Bahçe kapısıyla çiftlik arasındaki uzaklık üç kilometredir ama ağaçlar arasında ikide bir yolumu şaşırarak bazen de çeneme kadar karlara gömülerek bu uzaklığı altı kilometreye çıkardım sanıyorum. Her neyse ben, eve girdiğim zaman saat de on ikiyi vurdu; bu da Uğultulu Tepeler’den eve kadar olan yolun her kilometresine bir saat düştüğünü gösteriyordu.
Bizim kâhya kadınla yardımcıları beni karşılamaya koşuştular. Bir yandan da benden iyice umudu kestiklerini anlatıyorlardı. Herkes o gece donduğumu sandığı için ölümü aramak üzere nasıl yola çıkacaklarını düşünmeye başladıklarını bir ağızdan söylüyorlardı.
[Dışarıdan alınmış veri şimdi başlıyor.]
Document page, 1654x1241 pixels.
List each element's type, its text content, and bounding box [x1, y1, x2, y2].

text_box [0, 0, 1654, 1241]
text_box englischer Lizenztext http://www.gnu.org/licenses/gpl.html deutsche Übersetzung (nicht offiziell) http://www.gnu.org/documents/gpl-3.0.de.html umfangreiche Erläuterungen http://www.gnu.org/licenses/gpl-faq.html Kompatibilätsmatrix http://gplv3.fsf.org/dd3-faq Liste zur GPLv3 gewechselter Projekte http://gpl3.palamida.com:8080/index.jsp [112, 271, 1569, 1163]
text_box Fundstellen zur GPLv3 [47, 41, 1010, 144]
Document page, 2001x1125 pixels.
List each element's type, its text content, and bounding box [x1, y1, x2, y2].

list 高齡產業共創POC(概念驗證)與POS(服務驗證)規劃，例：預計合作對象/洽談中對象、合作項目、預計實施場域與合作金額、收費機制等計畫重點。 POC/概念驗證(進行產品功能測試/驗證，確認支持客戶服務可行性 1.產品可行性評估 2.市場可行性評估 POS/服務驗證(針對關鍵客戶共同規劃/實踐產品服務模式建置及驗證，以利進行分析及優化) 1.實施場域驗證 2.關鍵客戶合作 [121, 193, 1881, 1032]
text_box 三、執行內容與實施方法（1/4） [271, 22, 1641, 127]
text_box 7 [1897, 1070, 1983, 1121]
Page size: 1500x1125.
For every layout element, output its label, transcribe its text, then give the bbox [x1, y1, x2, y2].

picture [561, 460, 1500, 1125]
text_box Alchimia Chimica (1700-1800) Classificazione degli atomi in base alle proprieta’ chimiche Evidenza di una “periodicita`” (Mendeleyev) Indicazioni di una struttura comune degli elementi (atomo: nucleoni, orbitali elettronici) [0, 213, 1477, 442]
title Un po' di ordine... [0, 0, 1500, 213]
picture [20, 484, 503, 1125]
Donmadan geldiğimi gördükleri için biraz sakin olmaları gerektiğini anlattım. İliklerime kadar ıslanıp üşümüştüm, yukarı kata zorla çıktım. Kuru elbiseler giydikten sonra da ısınmak için yarım saat kadar aşağı yukarı gezindim, daha sonra da sudan çıkmış bir kedi yavrusu kadar hâlsiz hatta hizmetçinin beni kendime getirebilmek için hazırladığı dumanı üstünde kahveden, güldür güldür yanan ateşten bile zevk alamayacak kadar bitkin bir hâlde çalışma odama çekildim.
4
Bizler ne değersiz, fırıldak gibi dönek insanlarız! Her türlü toplum bağlantılarından uzak kalmayı kararlaştıran ben, istesem de böyle bağlar kurmama imkân olmayan bir yere geldiğim için Tanrı’ya şükreden ben; zavallı sefil yaratık yalnızlıkla, sinir bozukluğuyla ancak akşamın alaca karanlığına kadar mücadele edebildim. Ondan sonra da teslim bayrağını çekerek akşam yemeğini getiren Bayan Dean’i karşıma oturttum, yemeğimi yedim. İçimden de: “İnşallah, iyi bir dedikoducudur da ilgimi çekecek şeyler anlatır, beni oyalar ya da ninni gibi uykumu getirecek şeyler söyler.” diye dua ediyordum.
“Epeyden beri buradasınız değil mi?” diye söze başladım. “On altı yıldır burada olduğunuzu söylememiş miydiniz?”
“On sekiz yıldır buradayım, efendim. Hanımım evlendiği zaman ona yardım etmek için geldim; o öldükten sonra da evin işlerine bakmam için Bey beni alıkoydu.”
“Ya, demek öyle…”
Bir sessizlik oldu. Kendisini ilgilendiren meselelerden söz etmedikçe dedikodu yapmaktan hoşlanmayan bir tip olmasından korkuyordum; onu ilgilendiren meseleler de benim için bir kıymet ifade etmeyecekti.
Fakat elleri dizlerinin üzerinde, pembe yüzünü bir düşünce bulutu kaplamış, bir süre beni süzdükten sonra konuştu:
“O zamandan beri devir çok değişti!”
“Evet.” dedim. “Herhâlde siz de birçok değişikliklere şahit olmuşsunuzdur.”
“Evet… Ayrıca bir sürü de karışıklığa şahit oldum.”
Kendi kendime: “Oh, konuşmayı ev sahibimin ailesine getireceğim!” diye düşündüm. Başlangıç için çok iyi bir konu idi. Şu genç, güzel dulun hikâyesini de öğrenmek isterdim; acaba buraların yerlisi miydi yoksa daha büyük bir ihtimalle, kimin nesi olduğu belirsiz hoppanın biri miydi?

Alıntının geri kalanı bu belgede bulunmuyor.